Several members of the Miccosukee Tribe are reporting that former chairman Buffalo Tiger has died. He was 94. He died at his home in Kendall due to natural causes, according to his family.
Tiger was one of the founders of the Miccosukee Tribe -- whose members organized separately from the Seminole Tribe and were recognized by the U.S. government as a sovereign nation in 1962. Tiger served as chairman of the Miccosukee Tribe from 1962 to 1985.
Native American populations living in the area now known as South Florida were decimated after Andrew Jackson's troops plowed through the region during three Seminole Wars in the 1800s. Some survivors were driven out to what is now Oklahoma in mass deportations. Only when a mere 100 to 200 remained, having hidden in the swamp, did the white man stop persecuting them.
In the early 1900s, natives were forced to adapt from hunters and gatherers to participants in the U.S. economic system, largely because the ecosystem changed. The Army Corps of Engineers dredged the swamp, built an elaborate system of canals, and constructed Tamiami Trail on top of a levee, interfering with the water flow from north to south. Natives began to make money by selling crafts to tourists and running alligator shows.
Buffalo Tiger was born on March 6, 1920 -- eight years before the Trail was completed -- the fourth of ten children. In his 2008 autobiography, Buffalo Tiger: A Life in the Everglades, he said his "baby name" was Mostaki. Tiger was a member of the Bird clan, which he said in his autobiography is historically known for its peacemaking.
Editors of his autobiography explain in the foreword to his book that Tiger's achievements include having spoken "for the Miccosukees during the Seminoles' struggle against termination." He also "guided their separation from the Seminoles, he presided over their first constitutional government, and he helped develop the contracting system that became a model for the U.S. policy of Indian self-determination."
Tiger described growing up in the Everglades when "there were all kinds of fish; all kids of birds; all kinds of snakes; all kinds of game. There were just too many sometimes."
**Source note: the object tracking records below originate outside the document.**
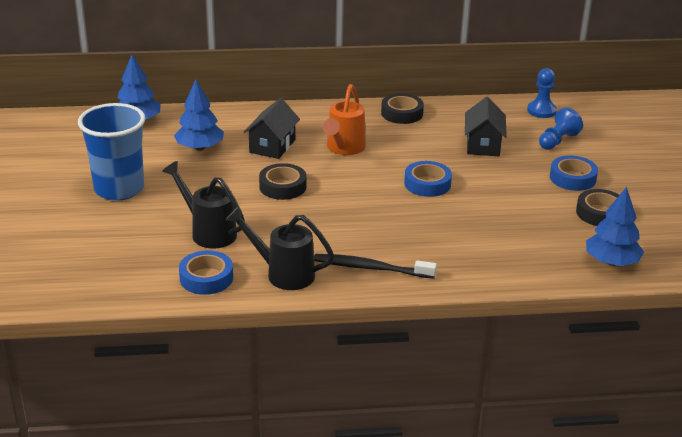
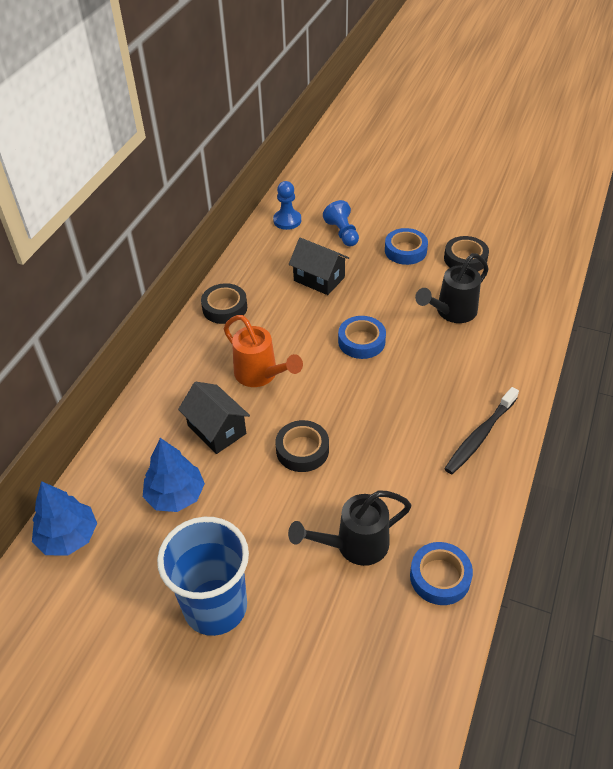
camera: 60 degrees left, 15 degrees up
(283, 273) = (460, 507): black watering can -> black watering can (452, 312)
(611, 262) = (535, 283): blue tree -> none

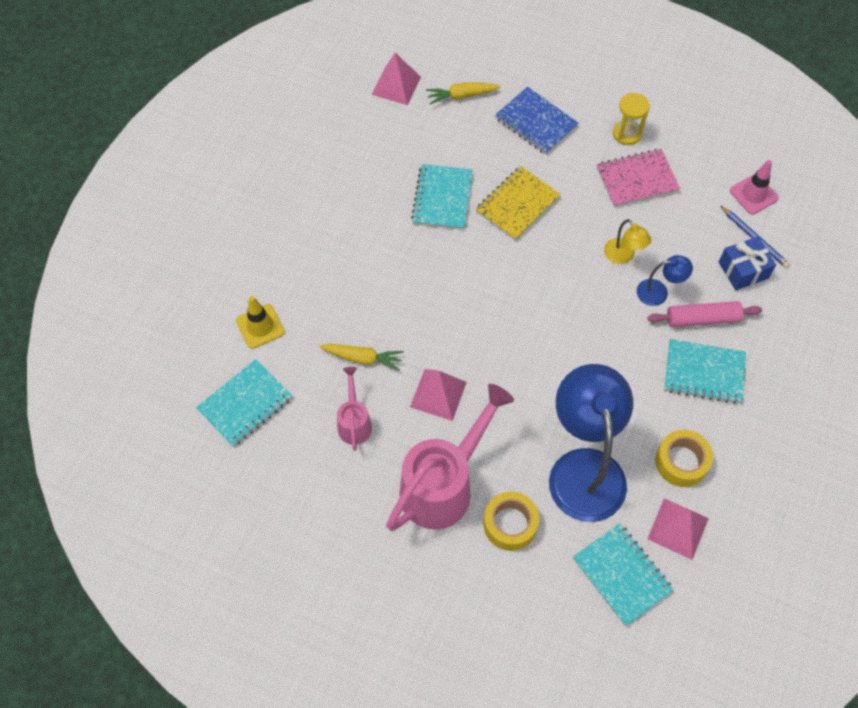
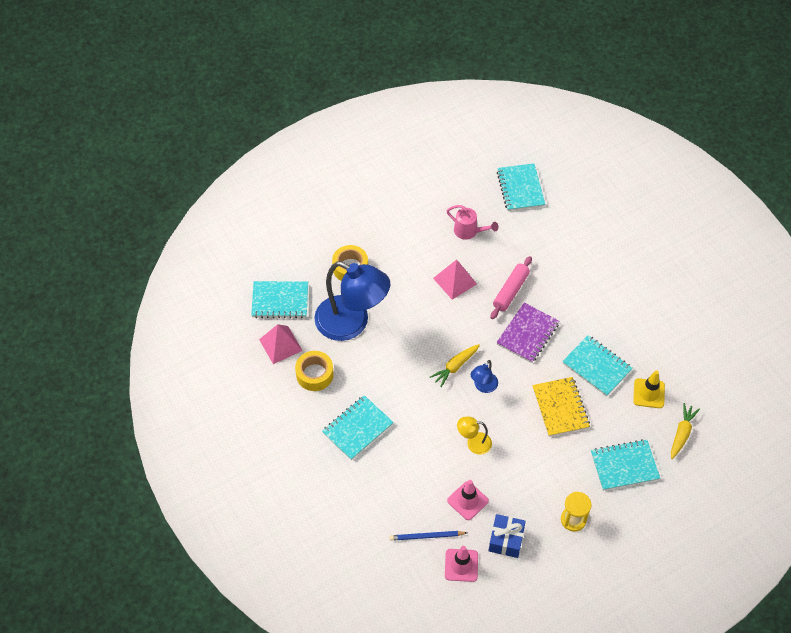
camera: 125 degrees right, 5 degrees down
(260, 326) = (568, 220): yellow traffic cone -> yellow traffic cone (649, 393)
(362, 358) = (508, 257): yellow carrot -> yellow carrot (455, 366)
(396, 85) = (719, 398): pink pyramid -> none
(443, 486) = (397, 251): pink watering can -> none
(452, 281) = (527, 334): none -> purple notebook
(536, 122) = (624, 466): blue notebook -> turquoise notebook
(637, 180) = (528, 497): pink notebook -> none
(659, 292) = (431, 445): blue lamp -> blue lamp (483, 386)
(687, 226) = (467, 501): none -> pink traffic cone
(702, 319) = (393, 456): pink rolling pin -> pink rolling pin (511, 291)
(743, 270) = (408, 509): blue gift -> blue gift (506, 540)

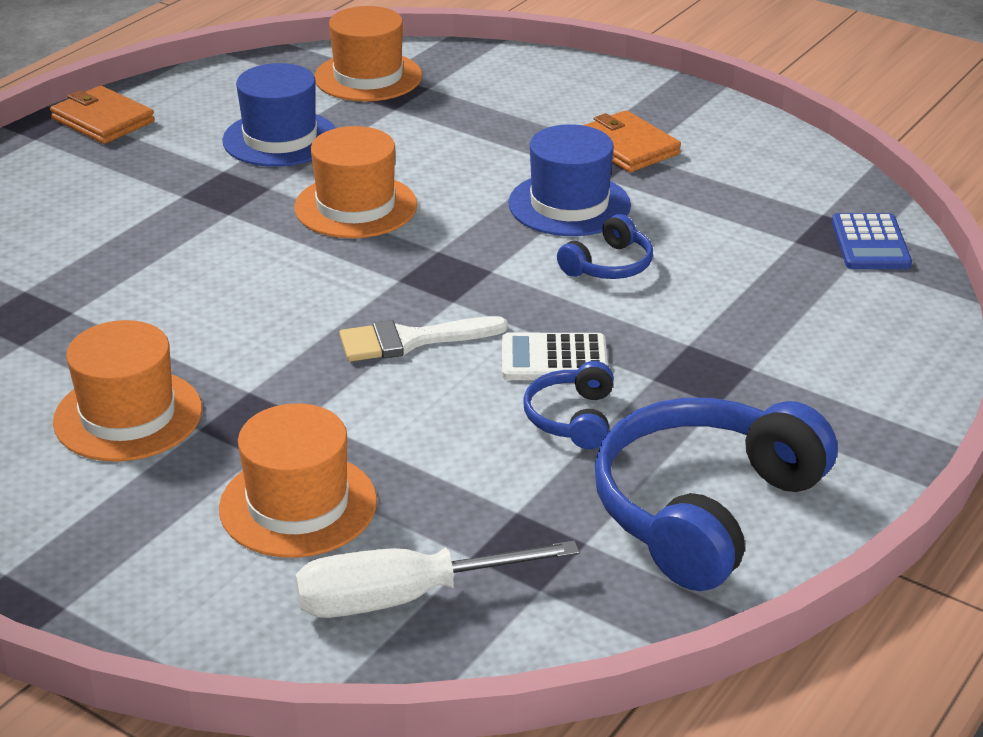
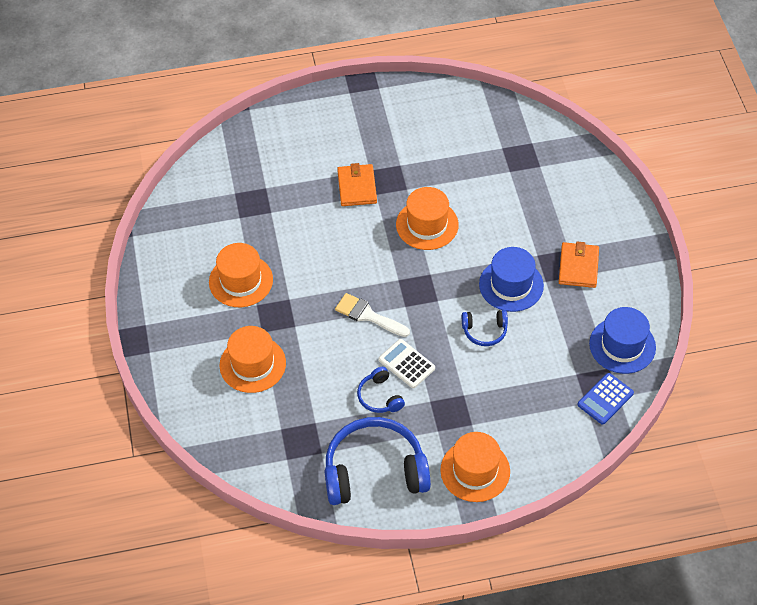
camera: 45 degrees right, 20 degrees up
(103, 120) = (385, 98): orange wallet -> orange wallet (357, 187)
(280, 139) = (442, 159): blue hat -> blue hat (622, 345)
(368, 77) = (522, 140): orange hat -> orange hat (475, 471)
(401, 598) = (243, 428): white screwdriver -> none
(572, 418) = (379, 397): blue headphones -> blue headphones turned 75 degrees counterclockwise

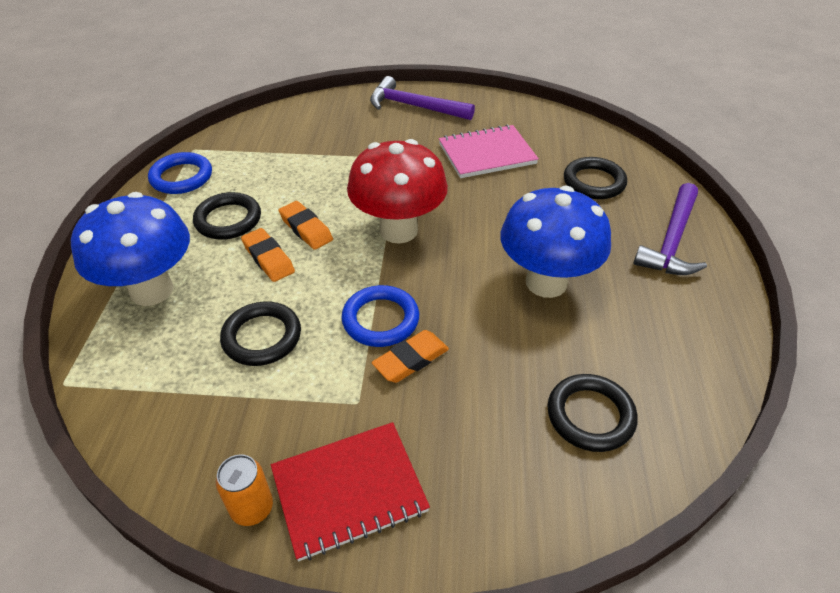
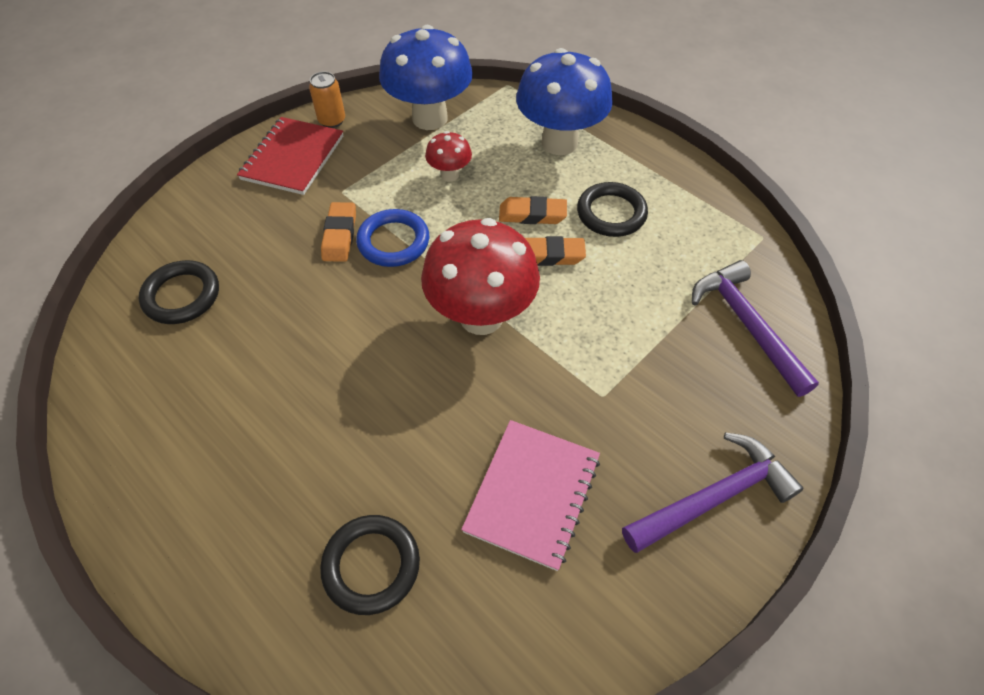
camera: 130 degrees right, 10 degrees up
(181, 177) = (712, 210): blue ring -> none
(262, 337) = (449, 175): black ring -> red mushroom
(546, 282) = (303, 375): blue mushroom -> blue mushroom (430, 118)
(671, 241) = (216, 542): purple hammer -> purple hammer (746, 325)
He says that his people were known in their language as "Eelaponke" and that their ancestors hailed from the Tallahassee area, while the Seminole people or "Cheeshaponke" hailed from Alabama and Georgia, though the ethnic groups mixed somewhat over the years in South Florida.
Tiger wrote that Eelaponke believed in the Breathmaker, who created all living things and the land. "We must not destroy or sell it," he wrote. Money "cannot buy the land. We are not supposed to buy or sell even a cup of muck."
But in the 1950s, a postwar Republican-controlled Congress wanted to reduce debt and sought to close the books on federal obligations to tribes, according to Harry Kersey, co-author of Tiger's autobiography. It wanted to pay off obligations it had incurred in various treaties and let tribes run their own affairs, financially independent of the U.S. government.